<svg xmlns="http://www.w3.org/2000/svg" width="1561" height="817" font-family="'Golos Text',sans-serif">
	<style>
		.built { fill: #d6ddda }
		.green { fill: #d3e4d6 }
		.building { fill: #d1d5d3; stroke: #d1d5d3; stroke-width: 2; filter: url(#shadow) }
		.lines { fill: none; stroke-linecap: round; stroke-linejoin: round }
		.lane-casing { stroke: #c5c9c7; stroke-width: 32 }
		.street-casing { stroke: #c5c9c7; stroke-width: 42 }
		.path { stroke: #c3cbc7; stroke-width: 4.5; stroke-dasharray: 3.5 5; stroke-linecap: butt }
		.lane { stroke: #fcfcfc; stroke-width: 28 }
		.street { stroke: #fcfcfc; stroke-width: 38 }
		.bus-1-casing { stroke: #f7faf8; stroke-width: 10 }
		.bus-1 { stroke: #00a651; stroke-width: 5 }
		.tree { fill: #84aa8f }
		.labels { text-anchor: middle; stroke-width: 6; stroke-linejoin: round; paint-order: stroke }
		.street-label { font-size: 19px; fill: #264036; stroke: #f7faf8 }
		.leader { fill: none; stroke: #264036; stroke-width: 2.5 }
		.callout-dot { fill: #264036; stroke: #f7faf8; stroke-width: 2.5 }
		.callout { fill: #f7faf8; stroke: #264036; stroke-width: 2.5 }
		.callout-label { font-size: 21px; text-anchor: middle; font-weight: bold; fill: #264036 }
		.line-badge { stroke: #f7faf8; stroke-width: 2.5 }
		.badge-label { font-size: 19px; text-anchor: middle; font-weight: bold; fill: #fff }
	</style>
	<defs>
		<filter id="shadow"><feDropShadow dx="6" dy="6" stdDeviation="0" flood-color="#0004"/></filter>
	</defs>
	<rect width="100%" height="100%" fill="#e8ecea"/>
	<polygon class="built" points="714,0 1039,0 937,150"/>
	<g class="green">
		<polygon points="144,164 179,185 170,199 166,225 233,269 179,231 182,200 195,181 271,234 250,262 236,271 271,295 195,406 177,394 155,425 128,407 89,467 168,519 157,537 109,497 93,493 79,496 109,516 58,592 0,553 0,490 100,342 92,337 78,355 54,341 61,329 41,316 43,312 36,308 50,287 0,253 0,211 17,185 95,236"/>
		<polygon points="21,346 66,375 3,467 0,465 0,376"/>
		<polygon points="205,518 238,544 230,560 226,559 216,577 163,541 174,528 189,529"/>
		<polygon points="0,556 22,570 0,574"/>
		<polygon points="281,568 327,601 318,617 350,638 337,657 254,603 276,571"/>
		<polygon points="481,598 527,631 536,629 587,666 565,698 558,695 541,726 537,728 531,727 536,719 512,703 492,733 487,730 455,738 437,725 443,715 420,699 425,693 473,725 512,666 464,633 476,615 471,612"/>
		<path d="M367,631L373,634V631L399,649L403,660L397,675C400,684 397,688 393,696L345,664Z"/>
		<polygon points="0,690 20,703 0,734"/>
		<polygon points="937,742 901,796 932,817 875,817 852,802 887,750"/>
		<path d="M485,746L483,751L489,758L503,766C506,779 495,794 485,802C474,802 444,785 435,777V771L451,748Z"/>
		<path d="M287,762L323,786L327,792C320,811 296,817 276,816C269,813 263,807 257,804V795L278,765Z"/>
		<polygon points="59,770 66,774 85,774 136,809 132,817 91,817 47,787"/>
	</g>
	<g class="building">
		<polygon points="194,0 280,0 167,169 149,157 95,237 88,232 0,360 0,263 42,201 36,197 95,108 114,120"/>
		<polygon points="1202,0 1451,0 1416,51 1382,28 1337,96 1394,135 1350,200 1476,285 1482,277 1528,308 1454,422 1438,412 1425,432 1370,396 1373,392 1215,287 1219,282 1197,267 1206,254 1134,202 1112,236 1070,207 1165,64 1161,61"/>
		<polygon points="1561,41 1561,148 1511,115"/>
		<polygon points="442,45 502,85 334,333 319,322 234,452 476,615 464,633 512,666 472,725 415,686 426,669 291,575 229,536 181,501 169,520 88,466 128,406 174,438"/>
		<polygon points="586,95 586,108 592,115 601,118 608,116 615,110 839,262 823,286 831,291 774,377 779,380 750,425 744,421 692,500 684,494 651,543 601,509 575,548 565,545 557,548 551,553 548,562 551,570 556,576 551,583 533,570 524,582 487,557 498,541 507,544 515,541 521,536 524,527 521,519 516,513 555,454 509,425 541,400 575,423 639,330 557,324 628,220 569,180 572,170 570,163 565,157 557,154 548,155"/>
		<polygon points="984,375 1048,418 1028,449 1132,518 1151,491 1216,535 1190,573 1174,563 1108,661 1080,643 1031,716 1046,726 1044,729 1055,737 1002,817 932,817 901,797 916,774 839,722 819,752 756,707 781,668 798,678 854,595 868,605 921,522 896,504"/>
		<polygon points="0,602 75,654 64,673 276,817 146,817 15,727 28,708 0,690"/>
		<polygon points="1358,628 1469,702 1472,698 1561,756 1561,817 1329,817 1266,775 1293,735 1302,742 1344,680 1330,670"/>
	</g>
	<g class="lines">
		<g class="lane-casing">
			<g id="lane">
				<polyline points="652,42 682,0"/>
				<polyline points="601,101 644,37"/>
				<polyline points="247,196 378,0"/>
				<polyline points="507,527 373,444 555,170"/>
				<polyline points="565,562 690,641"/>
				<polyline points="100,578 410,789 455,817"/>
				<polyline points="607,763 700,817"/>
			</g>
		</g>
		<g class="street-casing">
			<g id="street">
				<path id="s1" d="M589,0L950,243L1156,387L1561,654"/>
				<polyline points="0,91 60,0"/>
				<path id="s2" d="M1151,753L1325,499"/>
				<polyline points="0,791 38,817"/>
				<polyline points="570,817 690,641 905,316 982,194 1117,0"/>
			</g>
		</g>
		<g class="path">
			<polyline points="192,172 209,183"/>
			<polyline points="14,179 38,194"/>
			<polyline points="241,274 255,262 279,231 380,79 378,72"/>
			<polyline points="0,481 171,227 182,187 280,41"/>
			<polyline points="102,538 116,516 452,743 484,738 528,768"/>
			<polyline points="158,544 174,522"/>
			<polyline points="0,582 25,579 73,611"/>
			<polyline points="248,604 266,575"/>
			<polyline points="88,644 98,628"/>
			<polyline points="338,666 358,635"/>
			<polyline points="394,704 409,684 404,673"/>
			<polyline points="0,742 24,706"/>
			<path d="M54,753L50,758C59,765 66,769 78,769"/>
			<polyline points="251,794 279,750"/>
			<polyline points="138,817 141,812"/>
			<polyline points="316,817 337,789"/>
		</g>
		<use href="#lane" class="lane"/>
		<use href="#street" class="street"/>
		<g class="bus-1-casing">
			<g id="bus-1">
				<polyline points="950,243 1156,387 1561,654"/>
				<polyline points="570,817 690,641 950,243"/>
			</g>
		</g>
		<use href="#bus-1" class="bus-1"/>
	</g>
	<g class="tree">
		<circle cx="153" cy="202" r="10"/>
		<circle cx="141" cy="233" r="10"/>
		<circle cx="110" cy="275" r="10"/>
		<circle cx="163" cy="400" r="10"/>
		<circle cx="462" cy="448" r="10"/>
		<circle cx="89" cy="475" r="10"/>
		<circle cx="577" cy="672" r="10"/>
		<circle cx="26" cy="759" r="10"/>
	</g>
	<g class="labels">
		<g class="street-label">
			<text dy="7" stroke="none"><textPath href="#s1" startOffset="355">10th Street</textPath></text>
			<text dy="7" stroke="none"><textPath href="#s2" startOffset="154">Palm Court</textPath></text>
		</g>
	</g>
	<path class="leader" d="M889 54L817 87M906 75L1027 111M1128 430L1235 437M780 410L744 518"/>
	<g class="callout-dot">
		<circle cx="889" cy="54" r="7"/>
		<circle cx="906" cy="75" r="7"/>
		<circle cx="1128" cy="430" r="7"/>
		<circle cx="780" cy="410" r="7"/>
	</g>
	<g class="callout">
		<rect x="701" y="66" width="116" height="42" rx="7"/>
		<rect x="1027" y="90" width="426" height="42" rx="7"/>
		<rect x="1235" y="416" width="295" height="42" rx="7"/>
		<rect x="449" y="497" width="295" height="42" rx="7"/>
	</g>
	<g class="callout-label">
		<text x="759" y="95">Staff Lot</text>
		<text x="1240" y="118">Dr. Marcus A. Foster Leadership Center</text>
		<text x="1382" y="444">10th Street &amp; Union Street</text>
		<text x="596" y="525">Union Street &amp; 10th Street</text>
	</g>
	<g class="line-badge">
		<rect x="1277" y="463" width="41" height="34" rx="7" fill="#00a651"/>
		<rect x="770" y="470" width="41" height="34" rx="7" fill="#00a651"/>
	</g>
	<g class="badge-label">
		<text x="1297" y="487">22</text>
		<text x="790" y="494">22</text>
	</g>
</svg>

==

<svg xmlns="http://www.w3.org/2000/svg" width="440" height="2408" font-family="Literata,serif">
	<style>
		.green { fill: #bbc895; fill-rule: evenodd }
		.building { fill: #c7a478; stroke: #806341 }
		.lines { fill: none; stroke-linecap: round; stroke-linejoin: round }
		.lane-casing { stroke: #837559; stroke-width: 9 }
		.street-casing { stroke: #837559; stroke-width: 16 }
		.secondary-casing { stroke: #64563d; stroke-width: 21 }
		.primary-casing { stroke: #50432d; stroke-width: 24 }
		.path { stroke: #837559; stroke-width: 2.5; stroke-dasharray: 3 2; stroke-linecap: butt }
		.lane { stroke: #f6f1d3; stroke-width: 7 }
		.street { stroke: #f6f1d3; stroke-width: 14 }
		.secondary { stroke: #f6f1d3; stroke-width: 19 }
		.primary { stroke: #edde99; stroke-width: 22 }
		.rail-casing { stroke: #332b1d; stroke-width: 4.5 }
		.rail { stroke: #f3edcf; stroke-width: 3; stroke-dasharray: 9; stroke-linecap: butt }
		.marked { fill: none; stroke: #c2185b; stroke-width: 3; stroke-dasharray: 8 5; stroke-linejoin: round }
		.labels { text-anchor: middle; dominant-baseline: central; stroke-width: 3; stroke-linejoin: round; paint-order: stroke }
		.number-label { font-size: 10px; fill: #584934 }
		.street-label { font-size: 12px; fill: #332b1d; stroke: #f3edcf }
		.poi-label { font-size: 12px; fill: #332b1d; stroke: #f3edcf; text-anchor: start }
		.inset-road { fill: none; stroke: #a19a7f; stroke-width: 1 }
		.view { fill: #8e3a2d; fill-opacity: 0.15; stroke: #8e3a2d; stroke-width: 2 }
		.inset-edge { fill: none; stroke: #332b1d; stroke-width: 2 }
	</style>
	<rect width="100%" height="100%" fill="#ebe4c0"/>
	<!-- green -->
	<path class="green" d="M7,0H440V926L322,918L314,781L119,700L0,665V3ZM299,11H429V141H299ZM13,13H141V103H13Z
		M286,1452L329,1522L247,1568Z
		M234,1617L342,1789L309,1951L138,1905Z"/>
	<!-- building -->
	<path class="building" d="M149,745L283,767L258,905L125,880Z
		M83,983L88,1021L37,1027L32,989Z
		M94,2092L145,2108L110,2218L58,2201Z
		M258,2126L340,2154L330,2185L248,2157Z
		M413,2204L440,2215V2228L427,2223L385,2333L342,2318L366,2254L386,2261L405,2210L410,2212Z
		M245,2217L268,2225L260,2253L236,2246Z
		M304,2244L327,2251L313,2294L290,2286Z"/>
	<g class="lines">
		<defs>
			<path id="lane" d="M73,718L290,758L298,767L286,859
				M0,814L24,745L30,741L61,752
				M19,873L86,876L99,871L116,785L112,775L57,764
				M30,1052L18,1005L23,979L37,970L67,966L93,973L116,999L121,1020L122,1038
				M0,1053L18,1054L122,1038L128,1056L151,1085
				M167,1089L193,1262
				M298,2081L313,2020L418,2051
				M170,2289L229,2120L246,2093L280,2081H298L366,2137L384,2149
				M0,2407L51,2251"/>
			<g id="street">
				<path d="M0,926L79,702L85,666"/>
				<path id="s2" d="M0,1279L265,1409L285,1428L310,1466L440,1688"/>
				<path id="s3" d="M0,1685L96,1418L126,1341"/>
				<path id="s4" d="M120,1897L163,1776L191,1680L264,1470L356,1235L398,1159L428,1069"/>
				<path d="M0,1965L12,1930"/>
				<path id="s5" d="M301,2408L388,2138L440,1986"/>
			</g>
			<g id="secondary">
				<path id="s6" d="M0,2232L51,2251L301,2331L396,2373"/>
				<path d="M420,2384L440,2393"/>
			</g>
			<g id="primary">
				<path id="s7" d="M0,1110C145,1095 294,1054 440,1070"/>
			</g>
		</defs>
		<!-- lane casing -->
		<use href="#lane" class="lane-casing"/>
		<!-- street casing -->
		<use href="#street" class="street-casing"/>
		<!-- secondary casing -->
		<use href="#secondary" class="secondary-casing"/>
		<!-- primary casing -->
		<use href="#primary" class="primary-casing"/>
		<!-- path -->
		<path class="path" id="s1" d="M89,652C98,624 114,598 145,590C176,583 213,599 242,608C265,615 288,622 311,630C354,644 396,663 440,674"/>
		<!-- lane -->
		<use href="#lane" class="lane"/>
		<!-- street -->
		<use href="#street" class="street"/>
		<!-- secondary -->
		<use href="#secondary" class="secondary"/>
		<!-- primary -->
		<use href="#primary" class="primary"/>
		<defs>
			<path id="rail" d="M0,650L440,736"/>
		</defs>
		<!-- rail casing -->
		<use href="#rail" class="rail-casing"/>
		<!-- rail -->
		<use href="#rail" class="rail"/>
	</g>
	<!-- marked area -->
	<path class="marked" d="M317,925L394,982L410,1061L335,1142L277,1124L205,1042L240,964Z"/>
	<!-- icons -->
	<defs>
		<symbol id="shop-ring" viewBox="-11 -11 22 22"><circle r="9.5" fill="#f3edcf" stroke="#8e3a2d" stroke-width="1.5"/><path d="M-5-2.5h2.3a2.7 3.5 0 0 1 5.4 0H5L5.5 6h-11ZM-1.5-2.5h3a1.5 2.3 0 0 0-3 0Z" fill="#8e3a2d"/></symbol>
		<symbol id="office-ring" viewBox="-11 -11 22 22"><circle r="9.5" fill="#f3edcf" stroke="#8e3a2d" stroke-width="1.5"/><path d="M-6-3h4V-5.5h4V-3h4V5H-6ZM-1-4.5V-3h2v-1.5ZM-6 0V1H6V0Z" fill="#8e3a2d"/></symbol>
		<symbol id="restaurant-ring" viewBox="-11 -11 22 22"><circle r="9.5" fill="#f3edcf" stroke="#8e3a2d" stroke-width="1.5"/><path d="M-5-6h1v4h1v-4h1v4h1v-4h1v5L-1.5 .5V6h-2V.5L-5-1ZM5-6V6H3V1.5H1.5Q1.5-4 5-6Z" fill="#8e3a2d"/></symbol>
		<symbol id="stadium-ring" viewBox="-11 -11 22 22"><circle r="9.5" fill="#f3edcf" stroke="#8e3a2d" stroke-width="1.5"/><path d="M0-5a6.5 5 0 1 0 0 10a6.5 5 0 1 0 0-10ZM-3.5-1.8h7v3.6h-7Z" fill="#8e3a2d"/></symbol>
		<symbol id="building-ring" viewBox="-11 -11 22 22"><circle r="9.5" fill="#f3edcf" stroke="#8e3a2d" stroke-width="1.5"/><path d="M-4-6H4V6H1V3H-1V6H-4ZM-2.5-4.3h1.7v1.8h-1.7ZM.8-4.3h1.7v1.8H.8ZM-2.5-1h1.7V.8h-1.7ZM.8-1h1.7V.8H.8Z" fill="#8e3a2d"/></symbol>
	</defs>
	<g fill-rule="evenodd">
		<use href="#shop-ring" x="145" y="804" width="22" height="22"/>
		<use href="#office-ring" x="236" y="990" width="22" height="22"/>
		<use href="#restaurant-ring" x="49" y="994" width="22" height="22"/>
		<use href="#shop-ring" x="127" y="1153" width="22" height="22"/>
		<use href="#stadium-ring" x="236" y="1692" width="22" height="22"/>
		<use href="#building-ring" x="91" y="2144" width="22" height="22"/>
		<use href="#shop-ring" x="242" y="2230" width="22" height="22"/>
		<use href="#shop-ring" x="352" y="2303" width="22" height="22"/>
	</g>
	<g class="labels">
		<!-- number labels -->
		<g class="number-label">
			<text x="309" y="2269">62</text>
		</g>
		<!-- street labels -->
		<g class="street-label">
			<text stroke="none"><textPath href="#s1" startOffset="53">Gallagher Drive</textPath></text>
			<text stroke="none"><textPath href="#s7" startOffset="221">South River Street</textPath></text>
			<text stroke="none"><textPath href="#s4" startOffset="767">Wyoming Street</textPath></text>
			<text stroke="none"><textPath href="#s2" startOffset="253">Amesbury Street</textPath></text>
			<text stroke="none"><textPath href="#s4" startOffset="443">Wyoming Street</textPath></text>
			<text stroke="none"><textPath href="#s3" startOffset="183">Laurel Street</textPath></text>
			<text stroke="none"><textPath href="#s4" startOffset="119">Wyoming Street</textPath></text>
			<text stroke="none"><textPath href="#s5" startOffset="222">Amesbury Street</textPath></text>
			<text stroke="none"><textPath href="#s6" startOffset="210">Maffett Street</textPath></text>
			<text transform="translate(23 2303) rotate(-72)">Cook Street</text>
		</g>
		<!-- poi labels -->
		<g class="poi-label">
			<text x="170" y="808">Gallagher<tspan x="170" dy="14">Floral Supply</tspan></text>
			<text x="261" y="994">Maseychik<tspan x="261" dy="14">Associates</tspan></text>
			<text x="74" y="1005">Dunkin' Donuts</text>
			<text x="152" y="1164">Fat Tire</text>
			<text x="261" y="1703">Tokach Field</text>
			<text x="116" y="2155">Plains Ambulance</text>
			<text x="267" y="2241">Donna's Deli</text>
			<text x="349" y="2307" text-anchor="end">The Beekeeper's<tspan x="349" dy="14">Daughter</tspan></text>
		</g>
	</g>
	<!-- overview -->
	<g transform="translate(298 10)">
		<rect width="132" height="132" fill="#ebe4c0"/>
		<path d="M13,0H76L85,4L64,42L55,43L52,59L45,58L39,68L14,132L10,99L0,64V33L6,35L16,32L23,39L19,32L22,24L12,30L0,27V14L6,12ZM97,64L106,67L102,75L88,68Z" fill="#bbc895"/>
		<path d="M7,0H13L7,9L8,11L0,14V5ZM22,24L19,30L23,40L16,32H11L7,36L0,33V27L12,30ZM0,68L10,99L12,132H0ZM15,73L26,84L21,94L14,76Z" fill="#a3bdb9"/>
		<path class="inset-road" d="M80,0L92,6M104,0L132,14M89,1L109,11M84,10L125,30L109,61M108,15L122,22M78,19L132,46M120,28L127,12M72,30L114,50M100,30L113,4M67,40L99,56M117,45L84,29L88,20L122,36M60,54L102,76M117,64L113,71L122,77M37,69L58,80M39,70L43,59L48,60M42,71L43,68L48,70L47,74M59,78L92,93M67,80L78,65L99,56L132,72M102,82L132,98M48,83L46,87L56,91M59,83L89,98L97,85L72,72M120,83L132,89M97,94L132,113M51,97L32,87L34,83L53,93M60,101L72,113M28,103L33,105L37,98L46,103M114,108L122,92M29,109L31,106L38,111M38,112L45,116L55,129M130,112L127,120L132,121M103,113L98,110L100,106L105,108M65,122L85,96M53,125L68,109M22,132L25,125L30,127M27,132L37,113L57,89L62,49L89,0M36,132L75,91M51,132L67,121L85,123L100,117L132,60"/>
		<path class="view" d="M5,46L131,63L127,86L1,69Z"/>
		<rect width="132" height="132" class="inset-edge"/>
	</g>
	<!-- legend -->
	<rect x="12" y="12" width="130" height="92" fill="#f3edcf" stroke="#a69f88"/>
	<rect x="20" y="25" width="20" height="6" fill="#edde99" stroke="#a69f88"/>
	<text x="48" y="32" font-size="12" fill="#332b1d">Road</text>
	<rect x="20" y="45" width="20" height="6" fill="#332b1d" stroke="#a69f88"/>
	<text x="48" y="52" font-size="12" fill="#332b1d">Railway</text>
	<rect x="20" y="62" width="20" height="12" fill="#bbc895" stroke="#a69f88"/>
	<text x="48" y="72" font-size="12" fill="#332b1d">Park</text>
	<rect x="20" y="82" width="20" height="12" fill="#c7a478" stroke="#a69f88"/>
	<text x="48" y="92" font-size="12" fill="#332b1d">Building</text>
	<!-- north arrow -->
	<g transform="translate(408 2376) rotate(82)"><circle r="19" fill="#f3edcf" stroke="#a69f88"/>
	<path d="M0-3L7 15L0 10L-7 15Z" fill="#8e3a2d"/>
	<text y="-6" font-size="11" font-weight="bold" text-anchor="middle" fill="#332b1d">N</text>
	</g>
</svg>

■ Your assignment ■
Output the lines above exactly, but only those between the line holding "#50432d; stroke-width: 24" and the line holding "middle; dominant-baseline: central;", inclusive.

■ Exercise response ■
		.primary-casing { stroke: #50432d; stroke-width: 24 }
		.path { stroke: #837559; stroke-width: 2.5; stroke-dasharray: 3 2; stroke-linecap: butt }
		.lane { stroke: #f6f1d3; stroke-width: 7 }
		.street { stroke: #f6f1d3; stroke-width: 14 }
		.secondary { stroke: #f6f1d3; stroke-width: 19 }
		.primary { stroke: #edde99; stroke-width: 22 }
		.rail-casing { stroke: #332b1d; stroke-width: 4.5 }
		.rail { stroke: #f3edcf; stroke-width: 3; stroke-dasharray: 9; stroke-linecap: butt }
		.marked { fill: none; stroke: #c2185b; stroke-width: 3; stroke-dasharray: 8 5; stroke-linejoin: round }
		.labels { text-anchor: middle; dominant-baseline: central; stroke-width: 3; stroke-linejoin: round; paint-order: stroke }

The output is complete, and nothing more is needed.